Фрагмент текста>

Весной 204 г. до н. э. флот Сципиона из сорока военных и четырехсот грузовых судов благополучно пересек Средиземное море и высадился на Прекрасном мысе, недалеко от Утики. В начале компании к Сципиону присоединился Масинисса. Воинов он привел немного: по оценкам разных источников от двухсот до двух тысяч – то были не лучшие времена нового союзника Сципиона. Однако Масинисса был великолепным стратегом, прекрасно освоившим тактику военных действий карфагенян и римлян. Он превосходно знал местность, на которой римлянам предстояло вести войну. Масиниссе неизменно сопутствовала удача в бесконечных авантюрах (самая большая удача в том, что он до сих пор жив) – и это немаловажно. Человек, которому покровительствуют боги, внушал римлянам уважение.

Счастье сопутствовало Сципиону: с помощью хитрости он нанес Гасдрубалу и его зятю жесточайшее поражение.


Карфагенянам вновь пришлось использовать свое прекрасное оружие. Сифака продолжить войну уговорила жена – Софониба, «но теперь уже не ласками, какими улещают влюбленного: обливаясь горькими слезами, она умоляла Сифака не бросать ее отца и отечество, не допустить Карфагену погибнуть в таком же пожаре, какой уничтожил лагерь» (Ливий).


В одной из очередных битв сошлись оба претендента на руку и сердце Софонибы. Сифак личным примером пытался вдохновить войско, но этим лишь ускорил победу соперника. Лошадь под властителем Нумидии была тяжело ранена, он упал, а подняли его уже воины Масиниссы.

Потеряв вождя, войско помышляло не о борьбе, а лишь о спасении. Большая часть беглецов укрылась в Цирте – столице Нумидии. Впрочем, главный город Сифака сдался без борьбы, едва у стен увидел своего царя, закованного в цепи.


Лишь один человек продолжал борьбу с римлянами – то была жена Сифака, дочь Гасдрубала и мечта Масиниссы.

Сражалась Сафониба единственно доступным ей способом. Знатная карфагенянка упала на колени перед отверженным когда-то женихом и покорно просила:

– Смилуйся над умоляющей: реши сам судьбу твоей пленницы, но не допусти ей оказаться во власти надменного и жестокого римлянина. Будь я только женою Сифака, я и то предпочла бы положиться на честность нумидийца, своего земляка, а не чужака-иностранца. Чем страшны римляне карфагенянке, дочери Гасдрубала, ты знаешь. Если иначе нельзя, молю и заклинаю тебя, освободи меня смертью от власти римлян.

Пункт задания>
Продолжите рассказ о походе Сципиона в Африку и судьбе Софонибы сразу после ее мольбы к Масиниссе. Записи, идущие дальше, к этому отношения не имеют.

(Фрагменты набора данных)
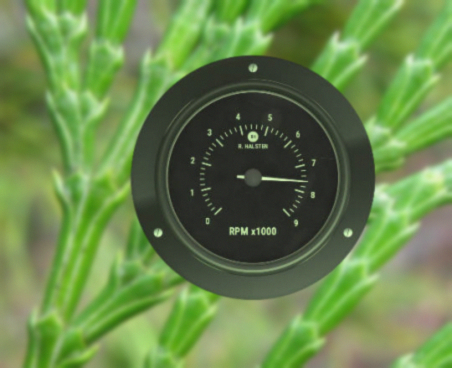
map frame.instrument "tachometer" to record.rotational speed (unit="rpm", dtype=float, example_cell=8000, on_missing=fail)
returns 7600
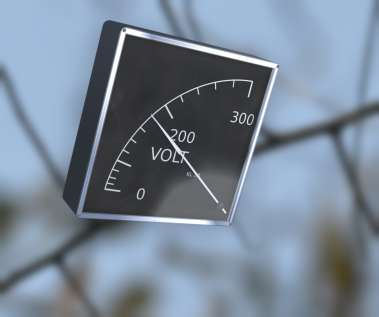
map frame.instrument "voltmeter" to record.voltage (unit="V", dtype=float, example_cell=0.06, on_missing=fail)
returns 180
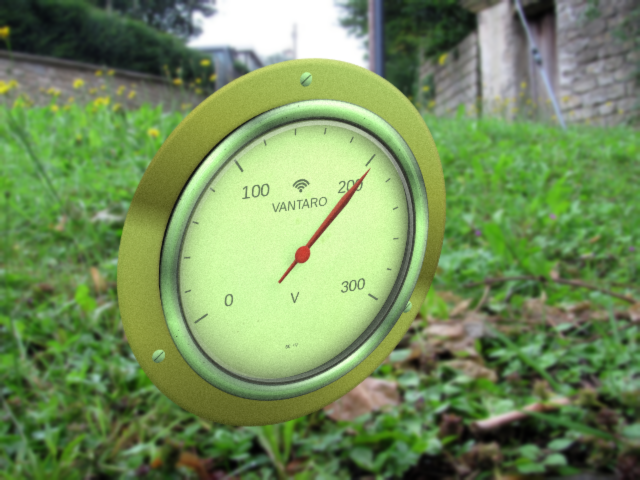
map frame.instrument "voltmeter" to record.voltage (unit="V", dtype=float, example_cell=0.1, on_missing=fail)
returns 200
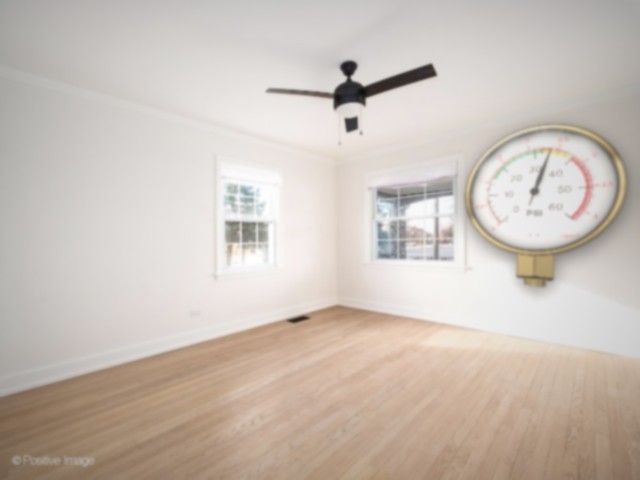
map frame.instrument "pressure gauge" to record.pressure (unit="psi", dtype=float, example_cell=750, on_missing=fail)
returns 34
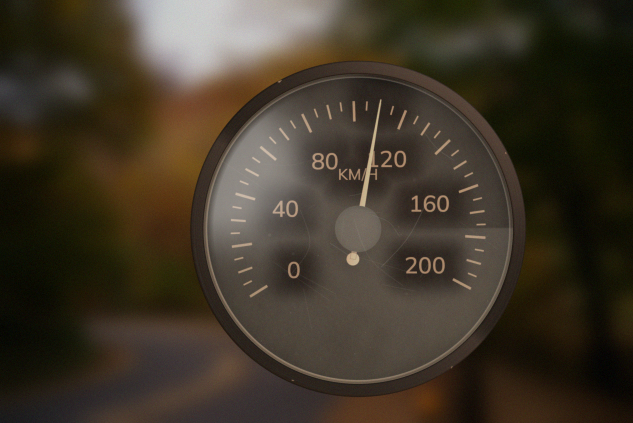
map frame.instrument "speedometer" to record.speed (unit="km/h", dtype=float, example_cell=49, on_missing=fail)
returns 110
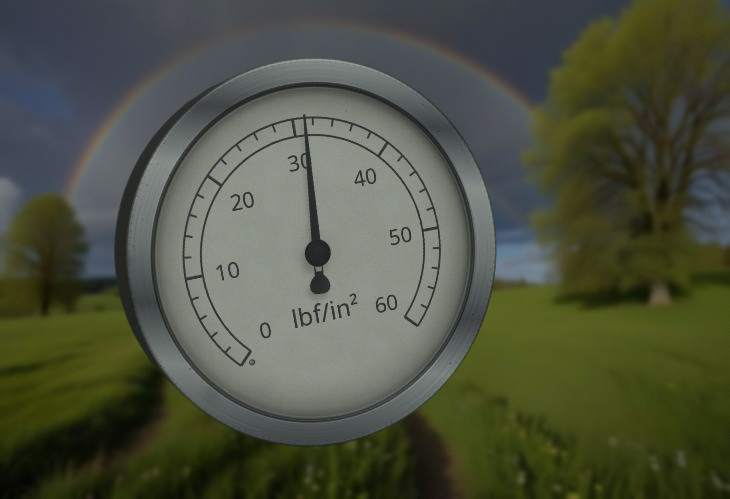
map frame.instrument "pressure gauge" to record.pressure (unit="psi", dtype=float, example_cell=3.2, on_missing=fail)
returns 31
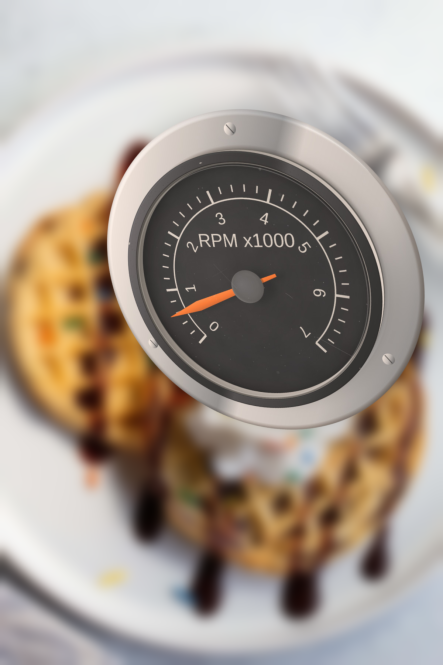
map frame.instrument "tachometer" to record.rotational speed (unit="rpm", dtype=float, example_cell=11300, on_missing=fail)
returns 600
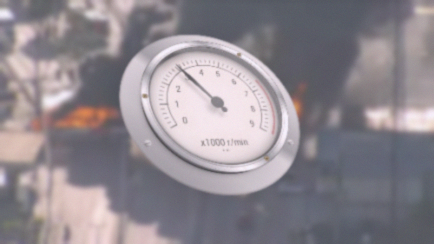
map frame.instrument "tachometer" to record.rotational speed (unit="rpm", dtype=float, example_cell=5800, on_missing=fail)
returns 3000
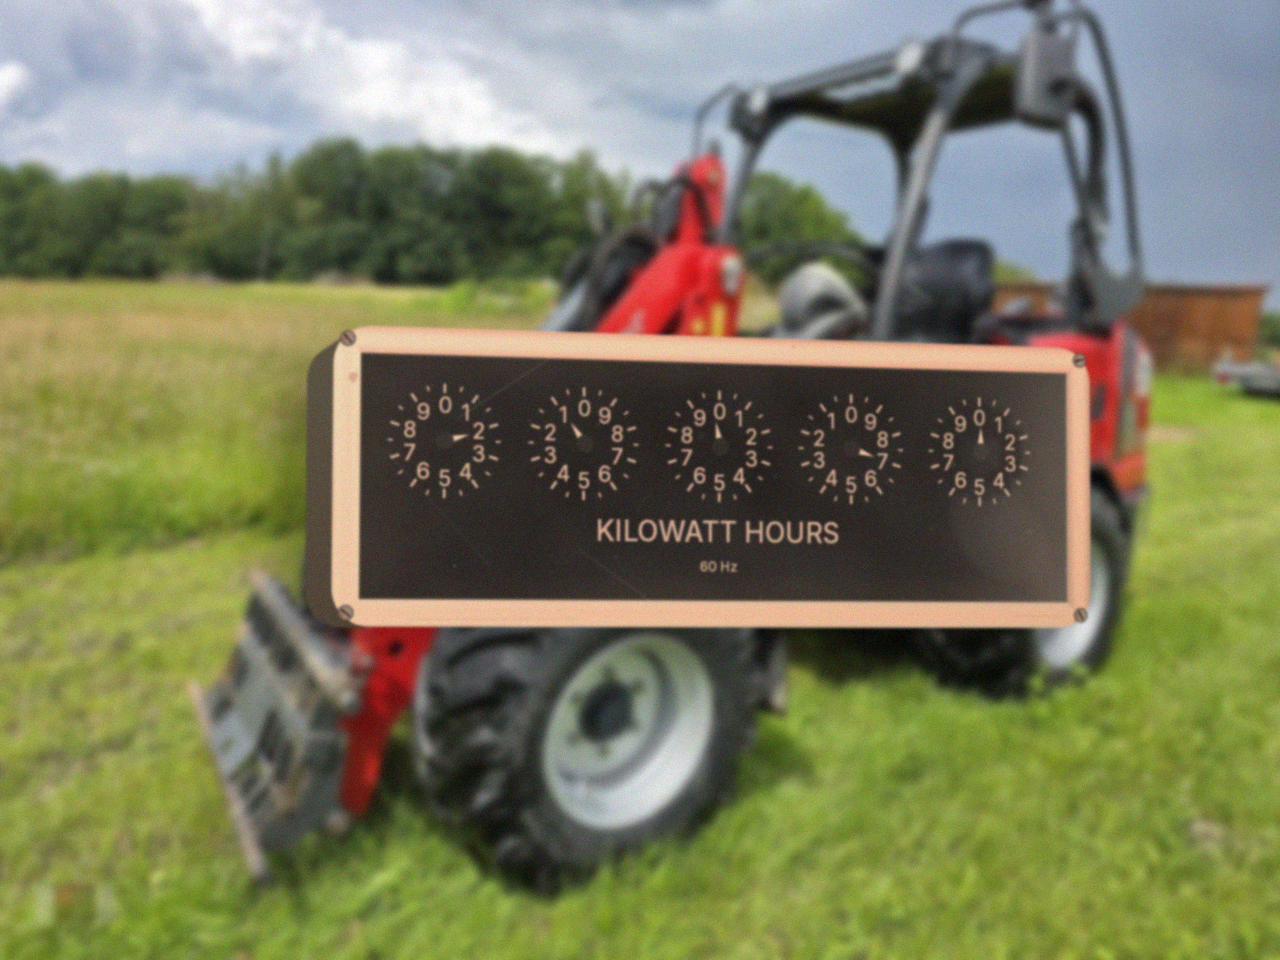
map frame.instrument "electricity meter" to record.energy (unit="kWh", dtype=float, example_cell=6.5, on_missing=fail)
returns 20970
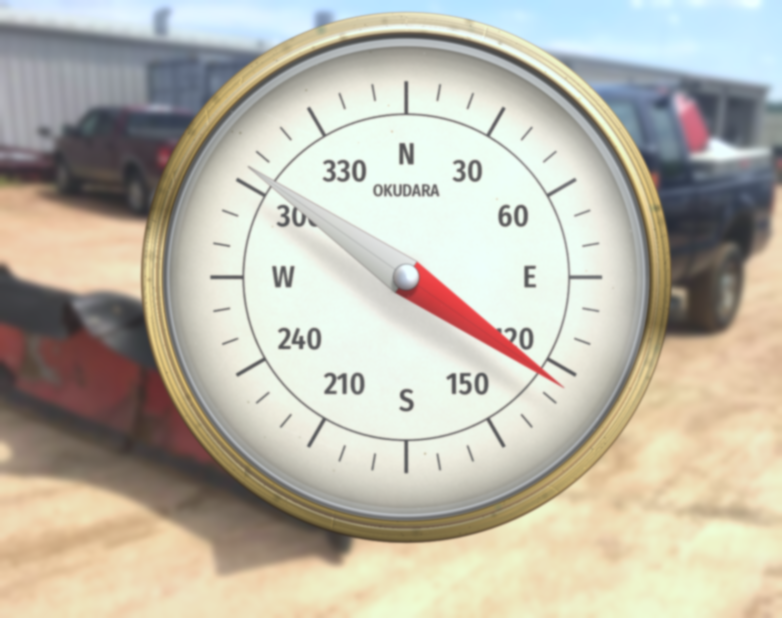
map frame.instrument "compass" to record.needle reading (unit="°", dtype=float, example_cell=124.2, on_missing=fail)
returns 125
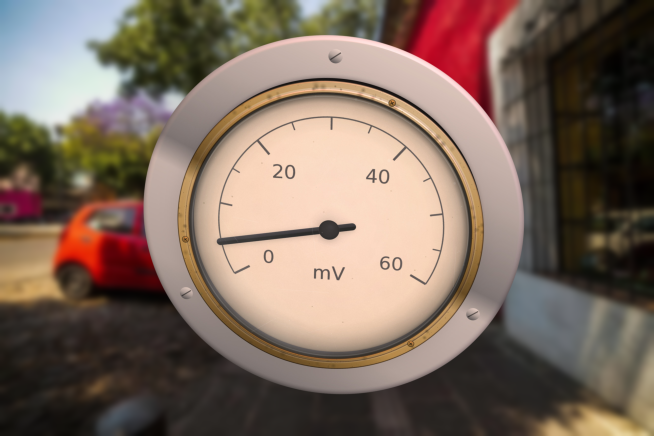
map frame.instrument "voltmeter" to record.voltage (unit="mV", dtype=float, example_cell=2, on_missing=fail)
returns 5
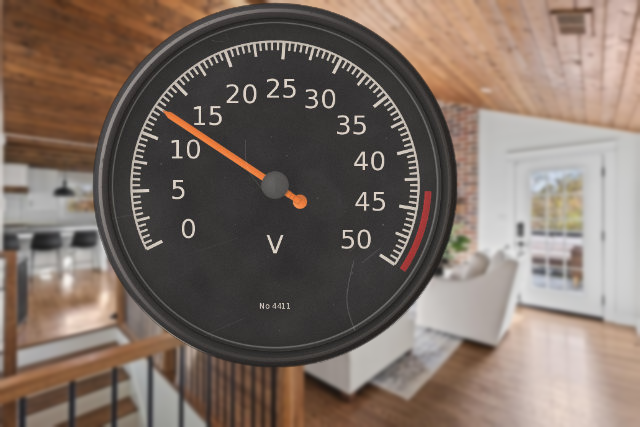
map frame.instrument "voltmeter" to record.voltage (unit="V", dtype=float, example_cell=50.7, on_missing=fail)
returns 12.5
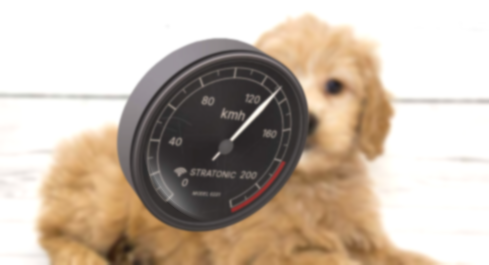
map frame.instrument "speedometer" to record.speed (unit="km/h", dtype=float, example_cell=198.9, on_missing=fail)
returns 130
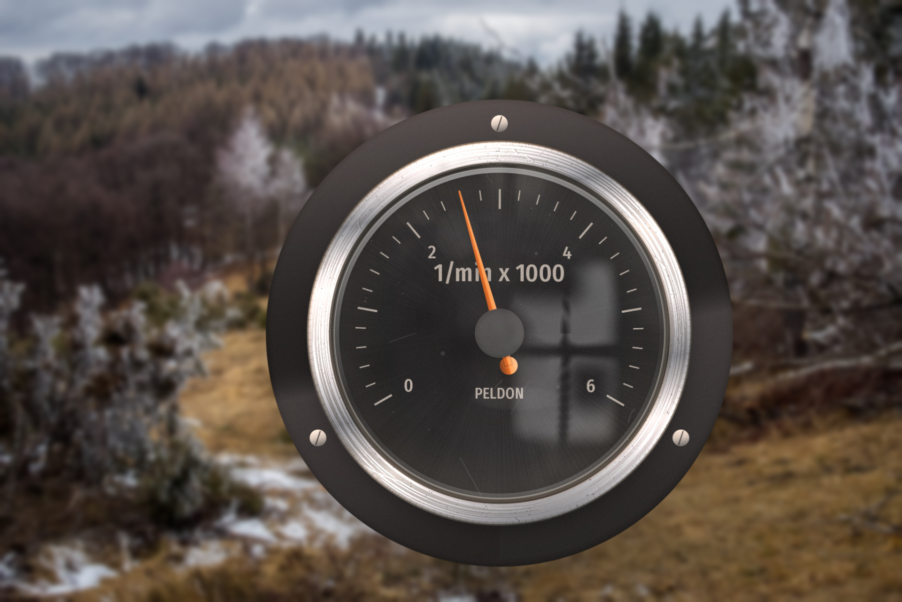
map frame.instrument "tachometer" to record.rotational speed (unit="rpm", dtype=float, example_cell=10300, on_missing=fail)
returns 2600
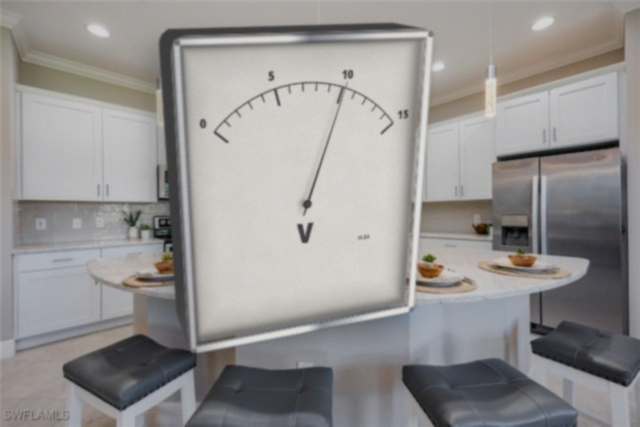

Результат выполнения>
«Она была в расцвете юности, на редкость красива; в ее просьбах, когда она, то обнимая колени Масиниссы, то беря за руку, молила не выдавать ее римлянину, звучало столько ласки, что душу победителя переполнило не только сострадание… – пленница пленила победителя. Подав ей правую руку, Масинисса пообещал исполнить все ее просьбы и ушел во дворец» (Ливий).

Уединившись в покоях Сифака, Масинисса начал думать о том, как сдержать данные обещания. Впрочем, решение приняло сердце: победитель Сифака в тот же день приказал готовиться к свадьбе. Несчастный надеялся, что ни Лелий (римлянин, который помог Масиниссе одержать победу), ни Сципион не посмеют распоряжаться судьбой Сафонибы, которая из пленницы превратится в его супругу.

Надежды влюбленного Масиниссы не оправдались. «Когда свадьбу справили, явился Лелий; он был так раздосадован, что собирался отправить Софонибу прямо с брачного ложа к Сципиону вместе с Сифаком и прочими пленными» (Ливий). Как утопающий хватается за соломинку, так Масинисса слезно упрашивал Лелия ничего не предпринимать в отношении карфагенянки до встречи со Сципионом. Пусть, мол, тот решит: «с кем из двух царей должна разделить судьбу Сафониба».

Недолго наслаждался Масинисса семейным счастьем. Сципион, узнав о выборе Масиниссы, пришел в великий ужас. Накануне он допрашивал Сифака. Аппиан Александрийский передает диалог римского военачальника и поверженного врага:

– Какой демон заставил тебя, бывшего мне другом и побуждавшего меня прийти в Ливию, обмануть богов, которыми ты клялся, – спрашивал Сципион, – обмануть вместе с богами римлян и предпочесть воевать в союзе с карфагенянами вместо союза с римлянами, которые недавно помогли тебе против карфагенян?

– Софониба, дочь Гасдрубала, которую я полюбил себе на гибель, – ответил Сифак. – Она сильно любит свое отечество и способна всякого склонить к тому, чего она хочет. Она меня из вашего друга сделала другом своего отечества и из такого счастья ввергла в это бедствие.

Сифак уже не думал ни о Карфагене, ни о Риме: любимая женщина принадлежала врагу. Так пусть же она умрет! Сифак не допустит, чтобы более удачливый соперник держал в объятьях Софонибу в его собственном дворце!

Если бы Сифак повел речь в другом направлении, возможно и Сципион не был так негативно настроен против женитьбы своего союзника. И тогда мог измениться и ход войны, и дальнейшее развитие цивилизации. Софонибе вполне было по силам повернуть Масиниссу в противоположную сторону – эта женщина умела править мужчинами.

К несчастью для Софонибы, Публий Сципион был хорошим дипломатом и, следовательно, знатоком человеческих душ. Он понял, что союзника необходимо срочно спасать.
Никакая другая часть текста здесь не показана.